(Photo by JEAN-PHILIPPE KSIAZEK / AFP)

Un premier cas de variole du singe identifié à Lyon

En date du 23 mai, Santé publique France recense trois cas de variole du singe, une maladie rare originaire d'Afrique dont on guérit en général spontanément. L’ARS nous a confirmé la présence d’un cas en Auvergne-Rhône-Alpes, passé par le centre de maladies infectieuses de l’Hôpital de la Croix-Rousse.

Depuis le jeudi 19 mai et la détection d’un premier cas de variole du singe en France, l’apparition de nouveaux cas est scrutée de près par les autorités sanitaires. Le dernier bilan publié par Santé publique France, le 23 mai, faisait désormais état de trois cas en France. Ce mardi, nos confrères de France 3 révélaient qu’un 4e cas aurait été diagnostiqué à Lyon à l’Hôpital de la Croix-Rousse dimanche 22 mai. 

Une information que nous avons pu en partie vérifier ce mardi en fin de journée auprès du cabinet de l’Agence Régionale de Santé (ARS). Celui-ci nous a confirmé l’identification d’un cas en Auvergne-Rhône-Alpes et son passage au service des maladies infectieuses de l’Hôpital de la Croix-Rousse, dans le 4e arrondissement, sans pouvoir nous préciser sa date d’entrée au CHU et s’il si trouve encore à cette heure. 

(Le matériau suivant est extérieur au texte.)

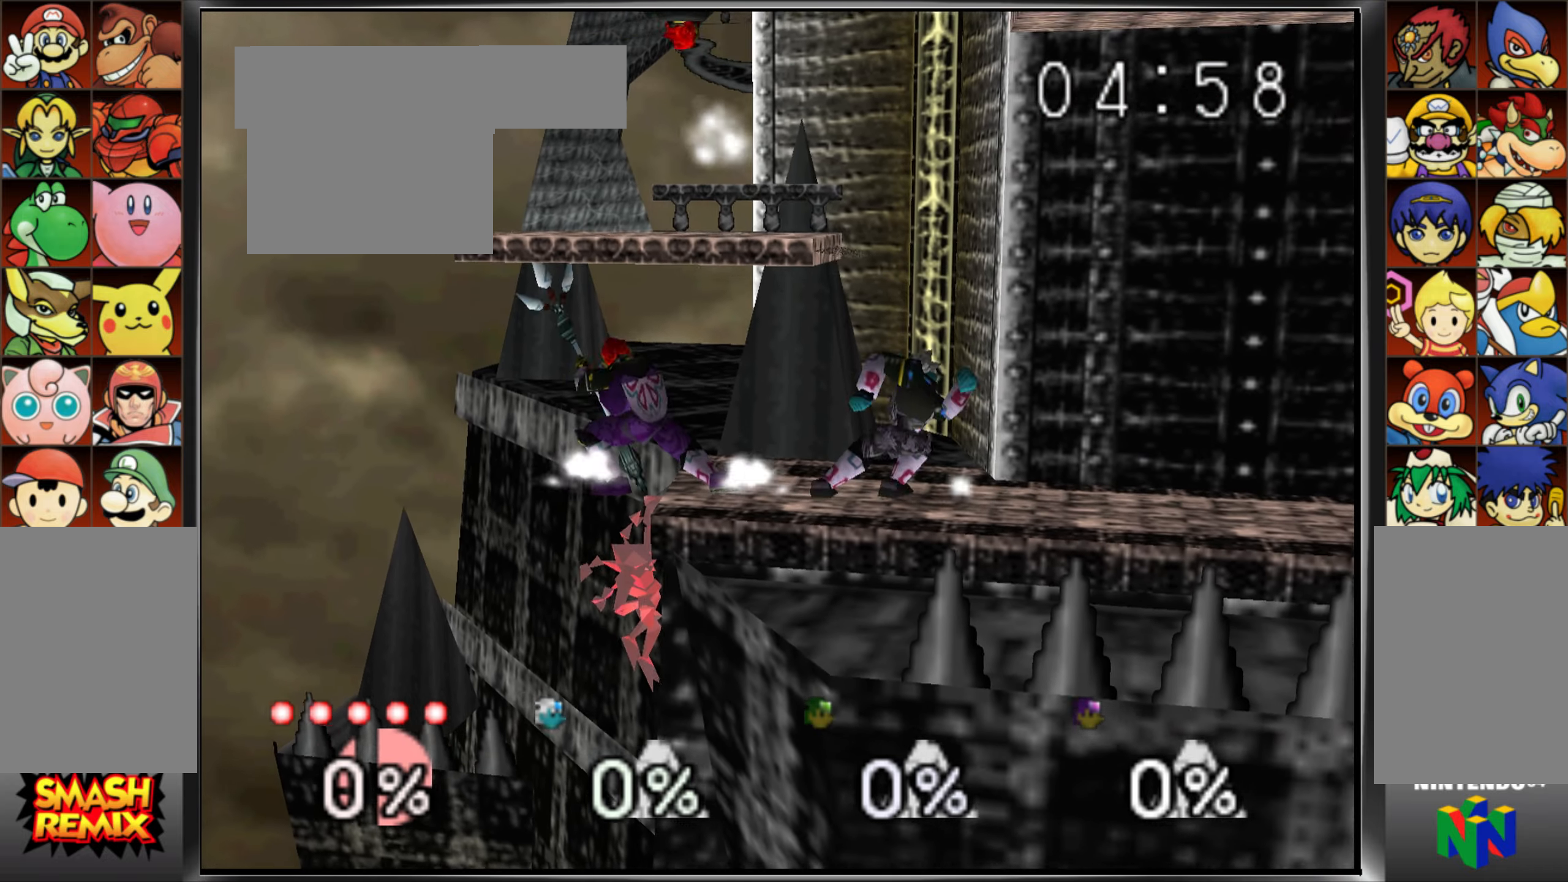
{"buttons": [], "left_stick": "center", "events": [[184, "A", "down"], [334, "A", "up"], [384, "A", "down"], [484, "A", "up"]]}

Trois confirmés en France, plusieurs cas suspects

Contactés, les Hospices Civils de Lyon nous ont invités à nous rapprocher de la Direction Générale de la Santé (DGS), en charge du dossier. Injoignables en fin de journée, les services de la DGS ont toutefois précisé à Radio Scoop qu’actuellement "trois cas confirmés ont été rapportés en France et plusieurs cas suspects sont en cours d'investigation. Sur ces trois cas confirmés, deux sont en Ile-de-France et un en Auvergne Rhône Alpes".

Proche de la variole, la variole du singe est à ce jour considérée comme beaucoup moins grave et contagieuse que son homonyme. Cette maladie infectieuse est causée par un virus transmis à l’être humain par des animaux infectés, le plus souvent des rongeurs. Mais le virus a été découvert pour la première fois en 1958 au sein d’un groupe de macaques qui étaient étudiés à des fins de recherche, d’où son nom, explique l’Inserm. 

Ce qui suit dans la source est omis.